LNA Céramique, c’est l’univers poétique et durable d’Elena, une céramiste franco-grecque passionnée. À travers ses créations, elle mêle l’héritage méditerranéen et l’innovation, tout en célébrant l’artisanat authentique et les valeurs du fait-main.

Vous avez grandi entre la France et la Grèce. Comment cette double culture influence-t-elle votre travail de céramiste ?
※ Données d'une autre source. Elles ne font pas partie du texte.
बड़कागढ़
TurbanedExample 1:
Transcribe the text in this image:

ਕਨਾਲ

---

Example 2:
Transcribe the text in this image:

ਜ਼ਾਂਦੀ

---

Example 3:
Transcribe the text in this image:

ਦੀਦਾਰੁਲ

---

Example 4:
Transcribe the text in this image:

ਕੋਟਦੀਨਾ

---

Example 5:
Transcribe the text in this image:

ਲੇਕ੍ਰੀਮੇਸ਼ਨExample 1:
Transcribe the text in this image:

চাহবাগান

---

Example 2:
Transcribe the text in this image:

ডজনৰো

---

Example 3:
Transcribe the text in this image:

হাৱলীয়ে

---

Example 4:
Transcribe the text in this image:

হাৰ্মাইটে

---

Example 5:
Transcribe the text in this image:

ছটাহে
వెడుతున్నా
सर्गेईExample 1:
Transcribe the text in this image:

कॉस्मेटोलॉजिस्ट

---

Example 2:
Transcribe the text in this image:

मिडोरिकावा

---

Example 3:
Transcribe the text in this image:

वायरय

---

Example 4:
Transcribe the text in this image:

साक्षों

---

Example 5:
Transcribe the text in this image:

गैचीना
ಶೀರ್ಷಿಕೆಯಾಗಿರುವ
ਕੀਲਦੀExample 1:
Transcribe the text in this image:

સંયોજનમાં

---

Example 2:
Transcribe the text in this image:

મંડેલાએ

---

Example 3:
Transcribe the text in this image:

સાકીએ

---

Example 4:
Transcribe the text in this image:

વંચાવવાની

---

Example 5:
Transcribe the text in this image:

Je suis née à Athènes en Grèce et suis arrivée à l’âge de 6 ans en France. Et depuis, j’y retourne chaque été dans la maison familiale de ma grand-mère, ma Yiayia, à Nafpaktos. En plus d’être ma terre natale, la Grèce c’est aussi la mer et le soleil, et je peux dire que je suis de ces personnes qui vivent toute l’année en attendant l’été. C’est d’abord cet amour de la méditerranée qui influence mon travail de céramiste, sa chaleur, le bleu de la mer, les galets, les textures… Mais la Grèce c’est aussi sa nourriture : les grands plats familiaux, les « pita » qu’on ne pourra jamais comparer aux kebabs d’ici, les grosses salades généreuses, les gâteaux plein de miel… et forcément qui dit nourriture, dit beaux plats pour la mettre en valeur, avec des formes iconiques et des couleurs vives.
Je mélange tout ça à ma sensibilité française et Parisienne, où il y a plus de sobriété, de nuances et de raffinement, et je pense que ça donne un résultat équilibré, original et qui me ressemble.
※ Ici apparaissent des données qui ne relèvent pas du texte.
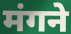
मंगने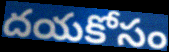
దయకోసంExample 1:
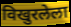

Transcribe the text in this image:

विखुरलेला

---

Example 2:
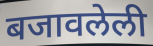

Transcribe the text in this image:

बजावलेली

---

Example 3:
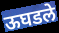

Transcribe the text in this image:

ऊघडले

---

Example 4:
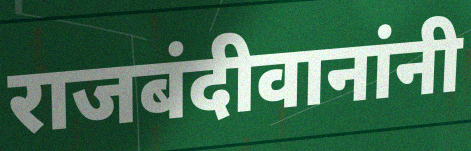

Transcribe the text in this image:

राजबंदीवानांनी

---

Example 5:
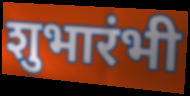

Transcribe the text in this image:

शुभारंभी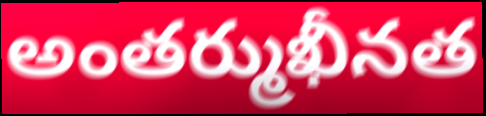
అంతర్ముఖీనత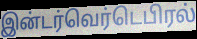
இன்டர்வெர்டெபிரல்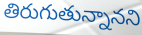
తిరుగుతున్నాననిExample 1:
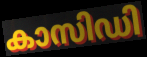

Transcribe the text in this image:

കാസിഡി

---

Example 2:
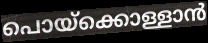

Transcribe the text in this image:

പൊയ്ക്കൊള്ളാൻ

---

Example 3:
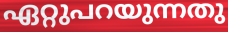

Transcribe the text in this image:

ഏറ്റുപറയുന്നതു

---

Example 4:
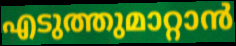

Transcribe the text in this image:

എടുത്തുമാറ്റാൻ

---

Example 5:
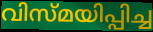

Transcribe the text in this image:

വിസ്മയിപ്പിച്ചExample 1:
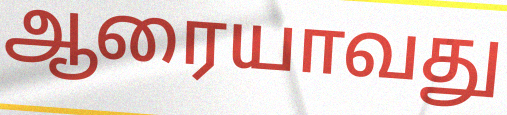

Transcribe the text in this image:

ஆரையாவது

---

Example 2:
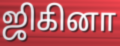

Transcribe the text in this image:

ஜிகினா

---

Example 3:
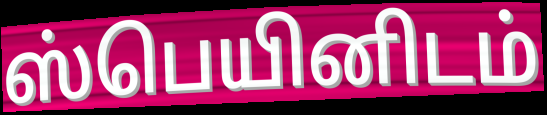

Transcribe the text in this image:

ஸ்பெயினிடம்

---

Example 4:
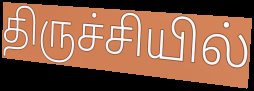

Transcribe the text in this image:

திருச்சியில்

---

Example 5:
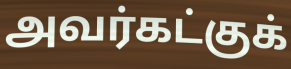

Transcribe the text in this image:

அவர்கட்குக்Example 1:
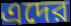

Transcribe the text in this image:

এদের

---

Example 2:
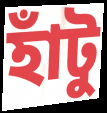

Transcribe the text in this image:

হাঁটু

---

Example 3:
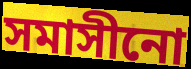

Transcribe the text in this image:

সমাসীনো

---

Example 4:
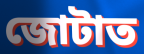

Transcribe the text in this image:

La Grèce est connue pour sa riche histoire en matière d'artisanat et de céramique. Y a-t-il des éléments de l'héritage céramique grecque que vous intégrez dans vos créations aujourd'hui ?
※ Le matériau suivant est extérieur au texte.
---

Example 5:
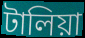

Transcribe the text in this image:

টালিয়া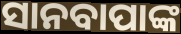
ସାନବାପାଙ୍କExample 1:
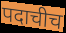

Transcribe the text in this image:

पदाचीच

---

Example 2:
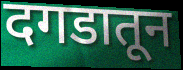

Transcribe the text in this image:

दगडातून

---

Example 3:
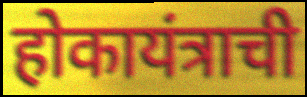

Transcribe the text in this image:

होकायंत्राची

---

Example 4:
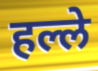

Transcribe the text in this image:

हल्ले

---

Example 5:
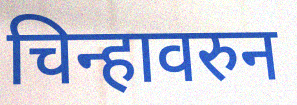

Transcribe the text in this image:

चिन्हावरुनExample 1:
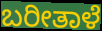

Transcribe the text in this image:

ಬರೀತಾಳೆ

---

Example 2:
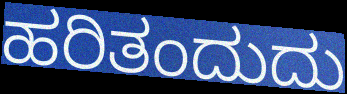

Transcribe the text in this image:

ಹರಿತಂದುದು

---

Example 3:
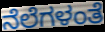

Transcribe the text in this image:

ನೆಲೆಗಳಂತೆ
C’est vrai que la Grèce est un des berceaux de la céramique : dans l’antiquité, l’esthétique grecque a largement défini l’orientation des formes générales de la céramique. Mais, s’il y a un héritage vivant de cette céramique grecque, c’est cette vaisselle qu’on retrouve dans les tavernes, dans les villages, qui se transmettent de génération en génération.
Il y a des formes et des objets que j’adore faire ! C’est le cas notamment des vases que j’aime tourner en leur donnant à chaque fois pleins de courbes différentes. J’aime aussi y ajouter des anses pour les transformer en amphores encore plus classiques. Quand j’ai commencé mes recherches de formes, j’ai tout de suite voulu trouver une forme de carafe qui me correspondrait, qui mêlerait le côté voluptueux d’un vase et le coté fonctionnel du pichet, élément central d’une table. C’est ainsi que j’ai développé mes Poulettes, ces carafes -qui peuvent aussi servir de vases- tout en rondeur, élancées avec un pli qui est souvent souligné par l’émail et qu’on a envie de toucher.
Récemment toujours sur le thème du pichet, j’ai aussi essayé de revisiter celui en aluminium dans lequel les tavernes grecques servent le vin.

lna céramique 

Vous évoquez dans vos créations l’importance du durable et de l’utile. Comment ces valeurs se retrouvent-elles dans les pièces que vous proposez ?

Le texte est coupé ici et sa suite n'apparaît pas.